__WHAT NEEDS TO BE DONE__:
Since the pictures are not wanted, retype the listing below exactly and without them.

── GIVEN INFORMATION

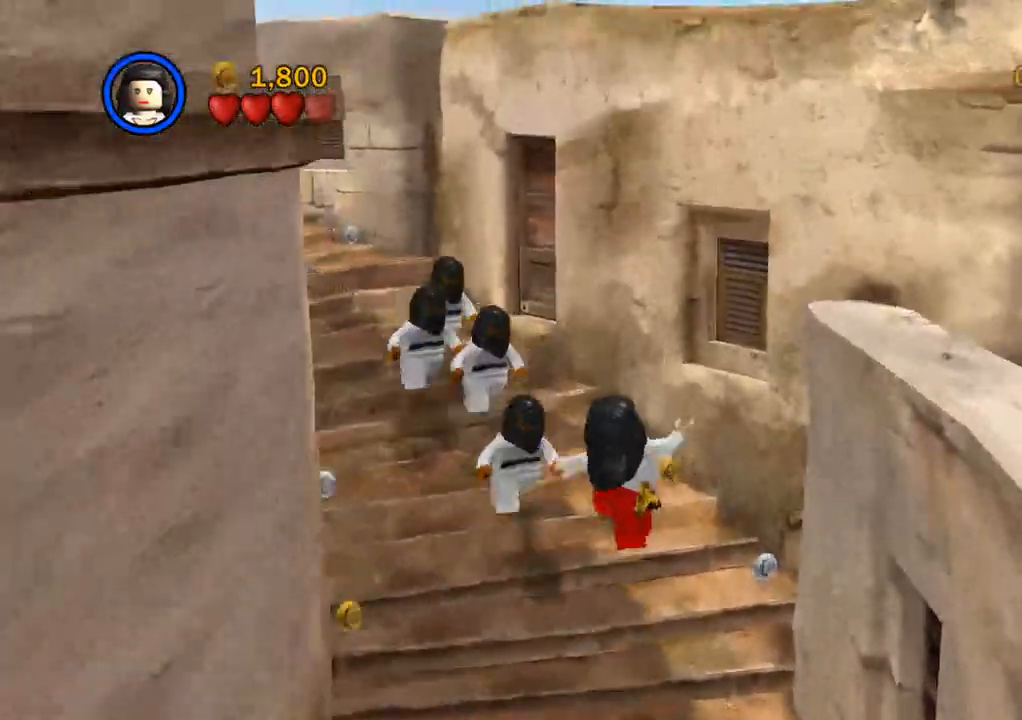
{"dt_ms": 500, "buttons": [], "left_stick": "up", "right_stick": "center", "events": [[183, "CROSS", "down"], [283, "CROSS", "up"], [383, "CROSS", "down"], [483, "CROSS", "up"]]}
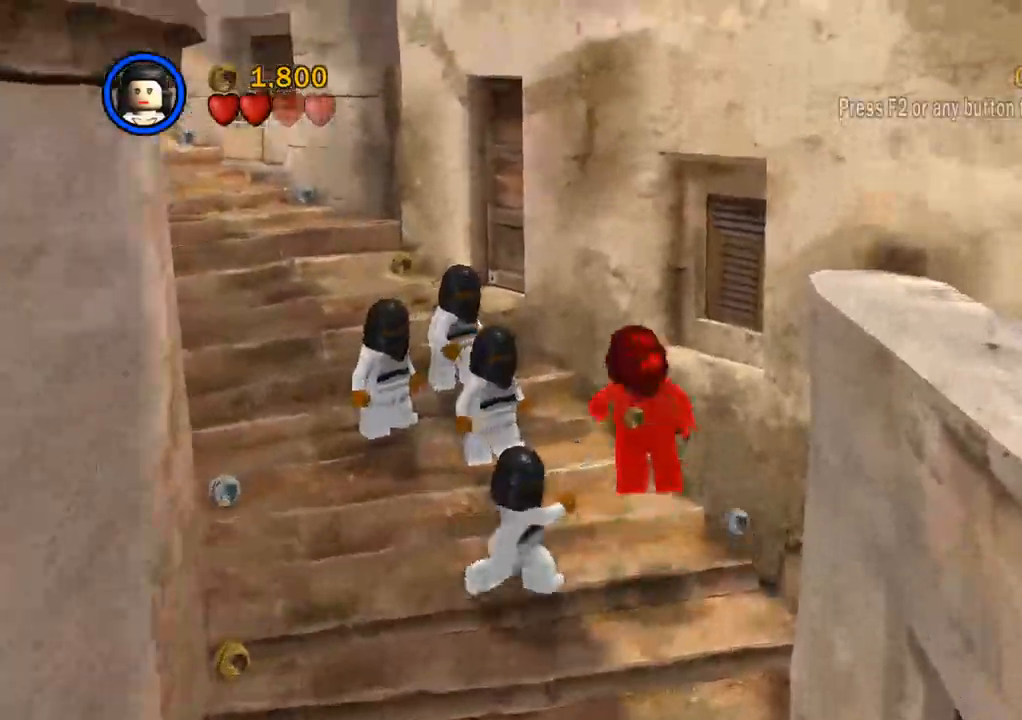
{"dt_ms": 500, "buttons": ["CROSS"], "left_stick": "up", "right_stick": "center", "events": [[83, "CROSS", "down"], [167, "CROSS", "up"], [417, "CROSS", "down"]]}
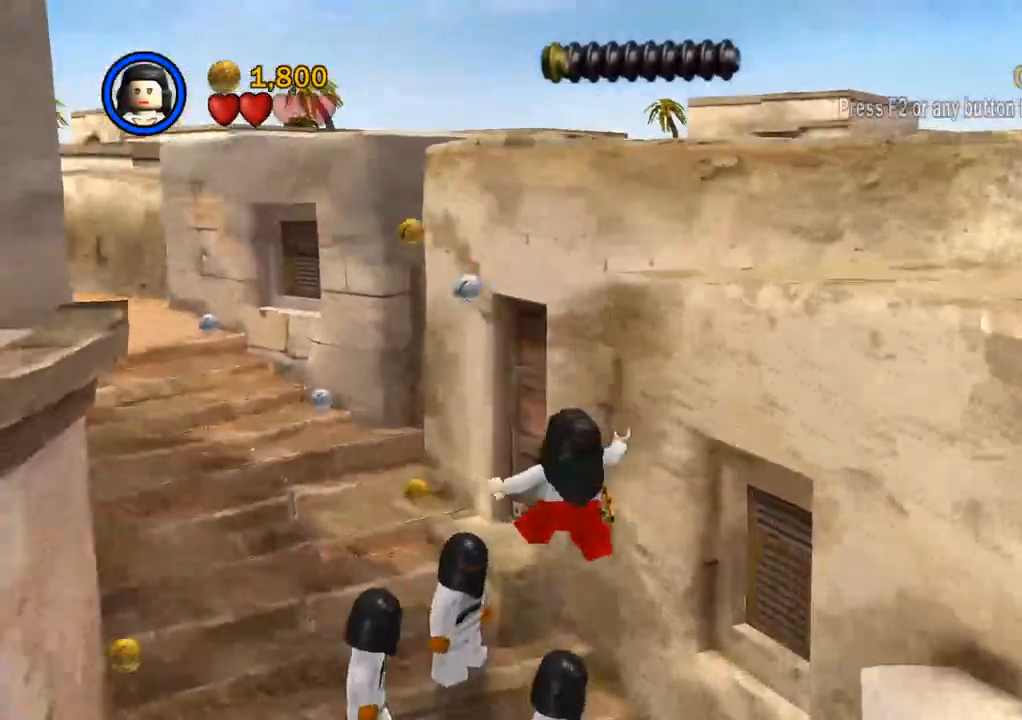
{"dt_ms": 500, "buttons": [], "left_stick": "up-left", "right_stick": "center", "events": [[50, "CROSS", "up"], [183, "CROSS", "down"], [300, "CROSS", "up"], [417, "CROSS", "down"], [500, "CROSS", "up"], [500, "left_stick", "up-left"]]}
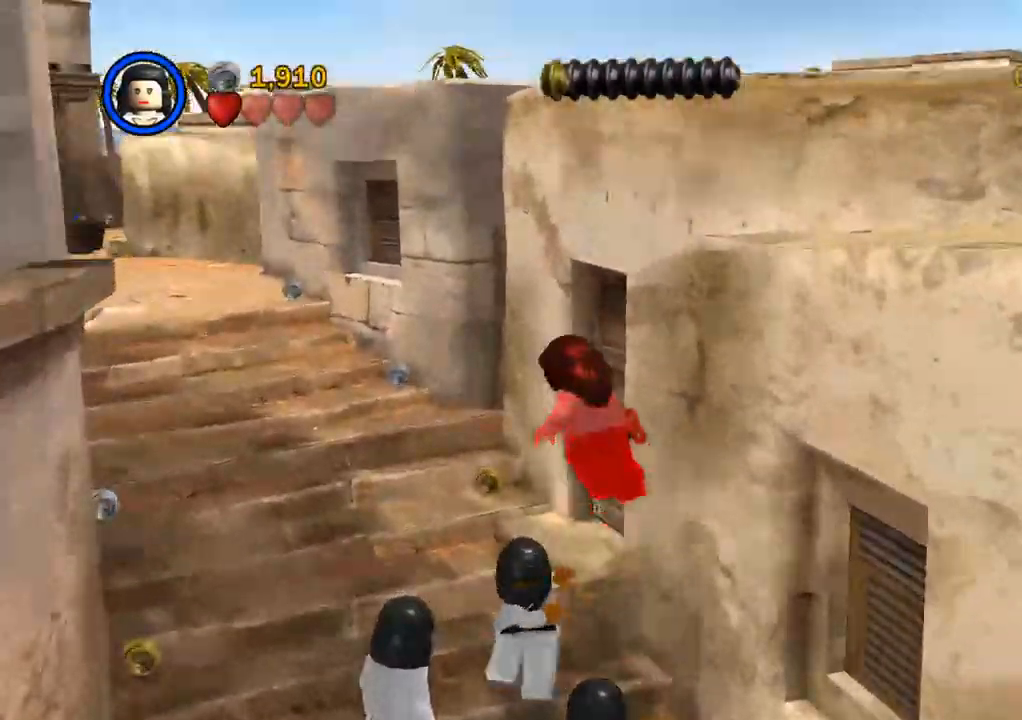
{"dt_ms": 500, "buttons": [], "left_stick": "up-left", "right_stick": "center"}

────

__EXERCISE ANSWER__:
{"dt_ms": 500, "buttons": [], "left_stick": "up", "right_stick": "center", "events": [[183, "CROSS", "down"], [283, "CROSS", "up"], [383, "CROSS", "down"], [483, "CROSS", "up"]]}
{"dt_ms": 500, "buttons": ["CROSS"], "left_stick": "up", "right_stick": "center", "events": [[83, "CROSS", "down"], [167, "CROSS", "up"], [417, "CROSS", "down"]]}
{"dt_ms": 500, "buttons": [], "left_stick": "up-left", "right_stick": "center", "events": [[50, "CROSS", "up"], [183, "CROSS", "down"], [300, "CROSS", "up"], [417, "CROSS", "down"], [500, "CROSS", "up"], [500, "left_stick", "up-left"]]}
{"dt_ms": 500, "buttons": [], "left_stick": "up-left", "right_stick": "center"}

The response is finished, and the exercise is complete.